Perspectives… we all have them, the challenge to faith is being faithful to our perspectives while being open to change. Here is a little follow up to the 12 years of the woman being sick and the resurrection of the 12 year old girl. Christendom. A major change takes place with the conversion of Constantine and the ‘in this sign you will conquer’. The cross of Jesus – self sacrifice, peace through his death becomes the sacrifice of others and peace through inflicting death on others; the irony of the temple of peace (Pax) being built in Rome on the field dedicated to the god of war (Mars). Peace, the Pax Romana, held together through victory on the battle field. What is termed the myth of redemptive violence… and the path that all Imperial structures have followed ever since. The eschatological vision of Scripture is of turning the sword to plough shares. I appreciate we live in the ‘real world’, the world of compromise, but the compromise we are to be involved in is ‘redemptive compromise’, in other words compromise today so that tomorrow might look more like the eschatological future. When we have the cross colonised to defend violence we have a major problem.With this sign!!
God is a compromiser. I know that cos he walks with me. That is a level of extreme compromise. But God is a redemptive compromiser. That God has worked within the confines of Christendom is clear, and we see the same process in Scripture – give us a king… they are rejecting me… OK bring me Saul and I will anoint him. I am grateful (understatement) for the power of the gospel which has made such a difference throughout the globe; the gospel is like seed but so often it has gone out inside the bag of Christendom, thus the drive for ‘apparent’ Christian legislation (though I don’t recall legislation that touches on anger, greed, sexism etc). I am a big believer that the body of Christ is to be the authority on earth – but the authority we have is NOT over people, but over the power of the enemy, that power manifesting as the dehumanisation of humanity.
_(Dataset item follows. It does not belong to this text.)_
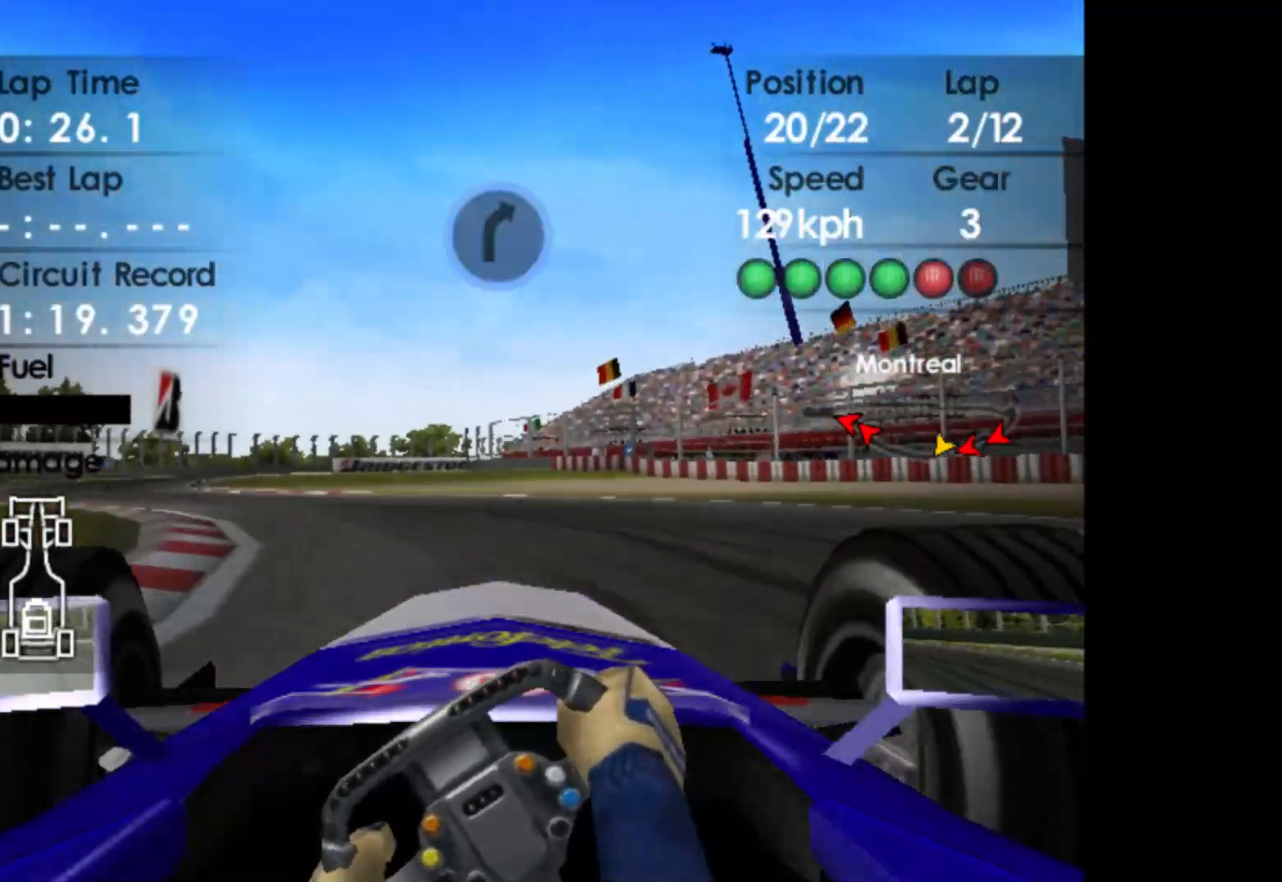
{"buttons": ["R2"], "left_stick": "left", "events": []}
My take then is that for a real advance Christendom has to be abandonned; we have to walk away from going back to the good old days, and advancing toward the manifestation of love and embrace.
In the first post on Europe I suggested that our theology shapes our perspectives – particularly our theology of God and of eschatology. If God is ‘sovereign’ whose reign is maintained through power and force that will shape our theology. If so the incarnation and the cross becomes some sort of temporary aberration rather than ‘the fullness of deity dwelling bodily’ in Jesus. If our eschatology is shaped around events rather a Person often the events become the focus! Adrio König wrote a book ‘The eclipse of Christ in Eschatology? (I might have the title slightly wrong as that is from memory); sadly true. Armageddon; restore the land even if genocide is part of the process etc.
So much of ‘popular’ eschatology feeds knowledge (same driving force as to why someone might read a horoscope); that drive I do not find in the NT.
If someone lives outside of that initial cradle for the gospel (Europe) they need to live out their life in that context; mine is here, hence I have to shape my hope based on the cross in this context. My hope is that we can embrace the end of an era, dig deep and discover that maybe we are closer to a NT context (muti-faith, multi-cultural) and so might find that the gospel is better having been shed of the Christendom clothing. It is not longing for the ancient past (shipwrecks, beatings, crucifixion, martyrdom – not my ‘hope’!) but a desire for a future that will enable there to be a push around the globe. Rejoice wherever we see people come to faith, but I suspect the train carriages will follow where we have gone. And take seriously the need to find a new path into the future even if we are labelled ‘post-Christian, secular’ Europe.
I am certainly not saying that the path will be easy and there might be marginalisation in the process. The desert is the place… it was the place that Jesus was offered economic, political and a religious framework. Turned down and returned in the power of the Spirit.